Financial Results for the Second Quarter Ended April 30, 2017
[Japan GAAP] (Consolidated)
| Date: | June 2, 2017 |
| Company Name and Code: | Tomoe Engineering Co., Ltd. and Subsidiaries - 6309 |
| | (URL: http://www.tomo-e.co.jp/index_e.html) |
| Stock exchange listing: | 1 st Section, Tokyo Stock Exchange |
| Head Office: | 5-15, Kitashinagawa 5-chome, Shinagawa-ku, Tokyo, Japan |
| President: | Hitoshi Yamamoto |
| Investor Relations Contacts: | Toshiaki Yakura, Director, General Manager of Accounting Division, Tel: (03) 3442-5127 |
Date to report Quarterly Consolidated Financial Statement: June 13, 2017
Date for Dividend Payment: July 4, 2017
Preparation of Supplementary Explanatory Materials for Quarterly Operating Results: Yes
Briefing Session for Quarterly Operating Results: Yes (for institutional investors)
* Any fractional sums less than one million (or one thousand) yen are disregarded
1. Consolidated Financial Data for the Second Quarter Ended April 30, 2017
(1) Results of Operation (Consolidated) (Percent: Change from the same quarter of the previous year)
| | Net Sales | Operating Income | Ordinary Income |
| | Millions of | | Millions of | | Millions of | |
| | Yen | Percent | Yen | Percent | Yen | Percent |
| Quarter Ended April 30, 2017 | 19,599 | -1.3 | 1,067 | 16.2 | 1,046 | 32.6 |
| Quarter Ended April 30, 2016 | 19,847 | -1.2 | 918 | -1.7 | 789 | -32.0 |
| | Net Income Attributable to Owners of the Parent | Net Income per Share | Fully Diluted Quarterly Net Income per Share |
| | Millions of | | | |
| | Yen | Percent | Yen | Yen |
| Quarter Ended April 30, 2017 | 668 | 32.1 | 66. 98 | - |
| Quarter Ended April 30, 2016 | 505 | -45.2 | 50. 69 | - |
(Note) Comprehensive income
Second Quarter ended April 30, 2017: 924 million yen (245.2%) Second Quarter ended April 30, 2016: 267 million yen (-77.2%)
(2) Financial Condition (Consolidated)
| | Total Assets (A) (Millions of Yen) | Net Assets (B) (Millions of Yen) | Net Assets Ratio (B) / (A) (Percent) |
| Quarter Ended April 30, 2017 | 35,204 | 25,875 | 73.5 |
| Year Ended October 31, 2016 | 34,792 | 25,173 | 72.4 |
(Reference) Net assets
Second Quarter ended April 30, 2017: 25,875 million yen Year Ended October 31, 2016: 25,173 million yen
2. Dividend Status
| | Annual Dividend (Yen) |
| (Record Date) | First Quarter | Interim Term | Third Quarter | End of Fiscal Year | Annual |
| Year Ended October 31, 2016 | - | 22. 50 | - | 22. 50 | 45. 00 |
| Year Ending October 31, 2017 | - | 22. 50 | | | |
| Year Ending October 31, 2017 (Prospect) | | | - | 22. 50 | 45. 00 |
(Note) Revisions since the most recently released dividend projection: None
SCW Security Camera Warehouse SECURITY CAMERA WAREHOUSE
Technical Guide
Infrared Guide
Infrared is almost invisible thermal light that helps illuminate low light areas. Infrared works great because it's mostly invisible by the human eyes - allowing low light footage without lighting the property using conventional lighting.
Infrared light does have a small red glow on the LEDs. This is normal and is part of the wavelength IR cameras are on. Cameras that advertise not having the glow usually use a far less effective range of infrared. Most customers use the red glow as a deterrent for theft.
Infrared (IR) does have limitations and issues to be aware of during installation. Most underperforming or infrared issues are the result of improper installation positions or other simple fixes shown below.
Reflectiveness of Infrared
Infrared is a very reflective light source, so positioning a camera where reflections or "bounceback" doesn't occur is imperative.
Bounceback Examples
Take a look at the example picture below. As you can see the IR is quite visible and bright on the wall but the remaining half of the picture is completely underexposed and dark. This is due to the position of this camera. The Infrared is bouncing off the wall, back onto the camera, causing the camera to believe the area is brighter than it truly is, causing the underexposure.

___

## WHAT THE TASK ASKS
Return every record, word for word.

## ANSWER TO THIS TASK
Financial Results for the Second Quarter Ended April 30, 2017
[Japan GAAP] (Consolidated)
| Date: | June 2, 2017 |
| Company Name and Code: | Tomoe Engineering Co., Ltd. and Subsidiaries - 6309 |
| | (URL: http://www.tomo-e.co.jp/index_e.html) |
| Stock exchange listing: | 1 st Section, Tokyo Stock Exchange |
| Head Office: | 5-15, Kitashinagawa 5-chome, Shinagawa-ku, Tokyo, Japan |
| President: | Hitoshi Yamamoto |
| Investor Relations Contacts: | Toshiaki Yakura, Director, General Manager of Accounting Division, Tel: (03) 3442-5127 |
Date to report Quarterly Consolidated Financial Statement: June 13, 2017
Date for Dividend Payment: July 4, 2017
Preparation of Supplementary Explanatory Materials for Quarterly Operating Results: Yes
Briefing Session for Quarterly Operating Results: Yes (for institutional investors)
* Any fractional sums less than one million (or one thousand) yen are disregarded
1. Consolidated Financial Data for the Second Quarter Ended April 30, 2017
(1) Results of Operation (Consolidated) (Percent: Change from the same quarter of the previous year)
| | Net Sales | Operating Income | Ordinary Income |
| | Millions of | | Millions of | | Millions of | |
| | Yen | Percent | Yen | Percent | Yen | Percent |
| Quarter Ended April 30, 2017 | 19,599 | -1.3 | 1,067 | 16.2 | 1,046 | 32.6 |
| Quarter Ended April 30, 2016 | 19,847 | -1.2 | 918 | -1.7 | 789 | -32.0 |
| | Net Income Attributable to Owners of the Parent | Net Income per Share | Fully Diluted Quarterly Net Income per Share |
| | Millions of | | | |
| | Yen | Percent | Yen | Yen |
| Quarter Ended April 30, 2017 | 668 | 32.1 | 66. 98 | - |
| Quarter Ended April 30, 2016 | 505 | -45.2 | 50. 69 | - |
(Note) Comprehensive income
Second Quarter ended April 30, 2017: 924 million yen (245.2%) Second Quarter ended April 30, 2016: 267 million yen (-77.2%)
(2) Financial Condition (Consolidated)
| | Total Assets (A) (Millions of Yen) | Net Assets (B) (Millions of Yen) | Net Assets Ratio (B) / (A) (Percent) |
| Quarter Ended April 30, 2017 | 35,204 | 25,875 | 73.5 |
| Year Ended October 31, 2016 | 34,792 | 25,173 | 72.4 |
(Reference) Net assets
Second Quarter ended April 30, 2017: 25,875 million yen Year Ended October 31, 2016: 25,173 million yen
2. Dividend Status
| | Annual Dividend (Yen) |
| (Record Date) | First Quarter | Interim Term | Third Quarter | End of Fiscal Year | Annual |
| Year Ended October 31, 2016 | - | 22. 50 | - | 22. 50 | 45. 00 |
| Year Ending October 31, 2017 | - | 22. 50 | | | |
| Year Ending October 31, 2017 (Prospect) | | | - | 22. 50 | 45. 00 |
(Note) Revisions since the most recently released dividend projection: None
SCW Security Camera Warehouse SECURITY CAMERA WAREHOUSE
Technical Guide
Infrared Guide
Infrared is almost invisible thermal light that helps illuminate low light areas. Infrared works great because it's mostly invisible by the human eyes - allowing low light footage without lighting the property using conventional lighting.
Infrared light does have a small red glow on the LEDs. This is normal and is part of the wavelength IR cameras are on. Cameras that advertise not having the glow usually use a far less effective range of infrared. Most customers use the red glow as a deterrent for theft.
Infrared (IR) does have limitations and issues to be aware of during installation. Most underperforming or infrared issues are the result of improper installation positions or other simple fixes shown below.
Reflectiveness of Infrared
Infrared is a very reflective light source, so positioning a camera where reflections or "bounceback" doesn't occur is imperative.
Bounceback Examples
Take a look at the example picture below. As you can see the IR is quite visible and bright on the wall but the remaining half of the picture is completely underexposed and dark. This is due to the position of this camera. The Infrared is bouncing off the wall, back onto the camera, causing the camera to believe the area is brighter than it truly is, causing the underexposure.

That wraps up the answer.